One of the stories told in this movie is that of 16-year-old Kelby, in Tuttle, Oklahoma.
Not too long ago high school was going pretty well for Kelby; she had average grades, and she was a valued player on her high school softball and basketball teams.
All of this changed after she decided to come out to her friends and family as a lesbian.
Tuttle is a small town where things get around fairly quickly, and this news was not received by everyone quite as well as Kelby had hoped.
She was ultimately faced with physical and verbal abuse from disapproving neighbors, friends, classmates, and teachers.
At one point, she was even assaulted by a van of teenage boys during school hours.
Yet despite her parents’ offers, Kelby refused to leave the city of Tuttle.
She chooses to stay in her small town and withstand the cruelty, intending to, as she puts it, “change a few minds”.
The film also features Kirk and Laura Smalley who, after the bully-related suicide of their 11-year-old son Ty, established an anti-bullying organization called “Stand for the Silent”, in order to help children in the position Ty was once in.
In the film, a 12-year-old boy named Alex of Sioux, Iowa, is harassed multiple times by  several different “bullies” on a bus ride home.
The scenes captured and the stories told are merely pieces of the struggles these individuals have overcome, and they are presented in this documentary not only to give a voice to each child and family affected by bullying, but to all those who fall silent amidst the chaos of the rest of the world.
There is one thing, however, stopping “Bully” from reaching its full potential: its rating.
Because of a few four-letter words used over the course of the movie, it received an R rating, and this brought much concern to supporters of the film.
They worry the given rating will prevent the most targeted audience from being able to see the movie, yet according to Fox News, the MPAA (Motion Pictures Association of America) claims that an R will not stop children from seeing the movie, but simply enable parents to make informed decisions.
Katy Butler, a high school student from Michigan, and a victim of bullying herself, disagrees wholeheartedly with the MPAA.
She decided to create an online petition demanding that they change the rating to PG-13, and the appeal reeled in over 150,000 signatures.

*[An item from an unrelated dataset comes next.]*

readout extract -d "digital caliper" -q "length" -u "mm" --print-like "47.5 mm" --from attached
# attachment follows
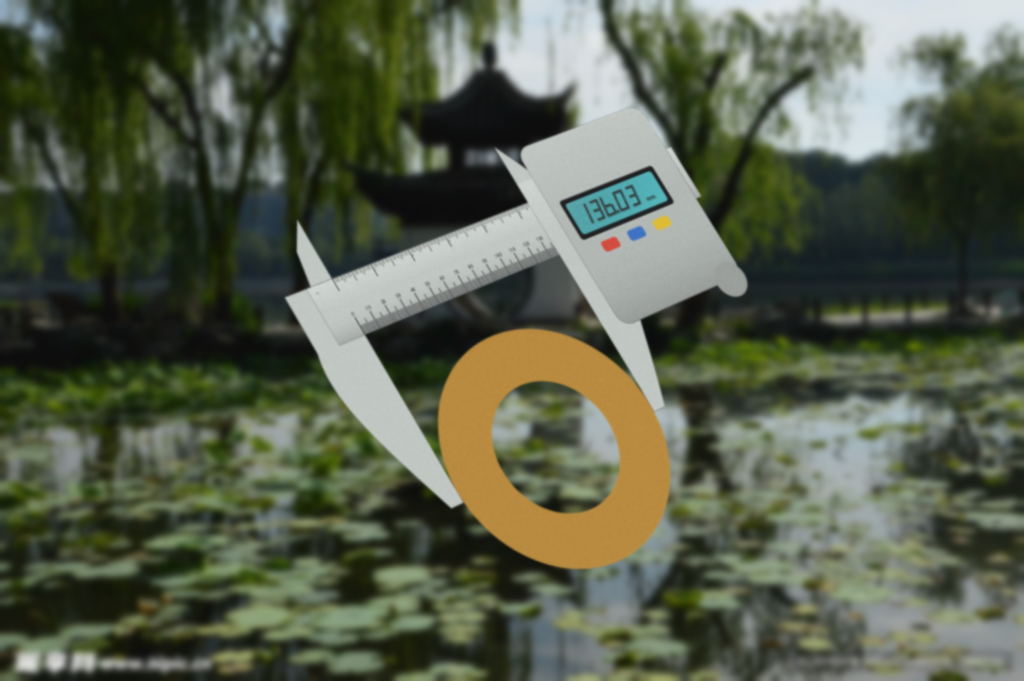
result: 136.03 mm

Only time will tell whether the rating will stand until the premiere, but if one thing is certain, it’s that at least 150,000 strangers out there are in great support of “Bully” and the message it holds, along with all those involved in the movement which inspired the film, a movement called “The Bully Project”.

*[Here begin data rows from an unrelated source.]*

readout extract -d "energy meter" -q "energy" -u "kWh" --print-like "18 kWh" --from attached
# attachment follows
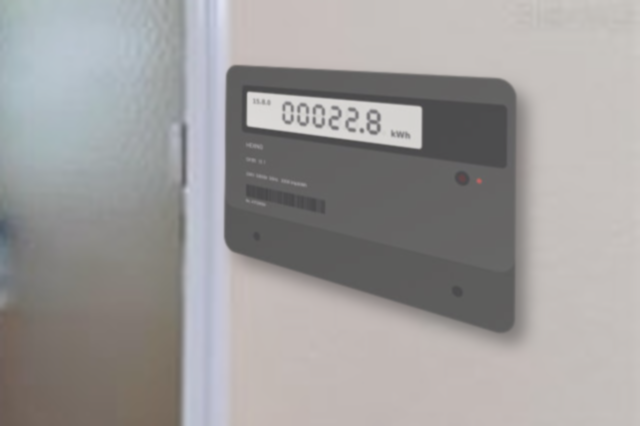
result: 22.8 kWh
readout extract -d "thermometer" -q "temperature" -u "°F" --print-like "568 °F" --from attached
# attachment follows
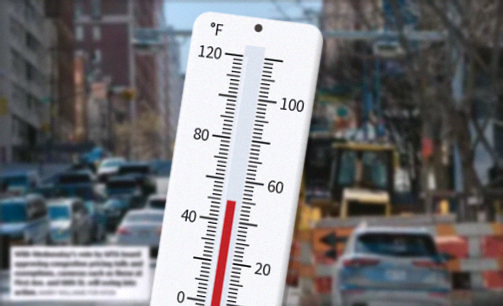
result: 50 °F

The Bully Project is a collaboration effort made up of thousands, and every company, every family, every person involved is dedicated to ending the bully crisis in America once and for all.
Anyone who wishes to help the children suffering from bullying can be a part of the project simply by going to TheBullyProject.com and choosing to “join the movement”.
After becoming a member, one receives notifications regarding the latest “Bully Project” functions, and ways to get involved through community campaigns, social media, and video projects
Nearly 13 million children a year experience some form of harassment, discrimination, or abuse from their peers, so any sort of support is gladly received.
The founders of this project believe that with the right approach, and with enough heart and willpower, a difference can be made, and lives can be changed for the better.
Together the members strive to create a sense of both empathy and hope for all young victims of bullying, and raise awareness about the severity of the issue.
The more aware everyone becomes about the situation, the more responsive they will be, and the safer children will be allowed to feel in their schools and communities.
The director, producers, essentially every person involved in the making of  “Bully” hopes that the film will turn out to be a substantial step in raising awareness, and informing the public about the many ways they can get involved, and make a positive change in their community.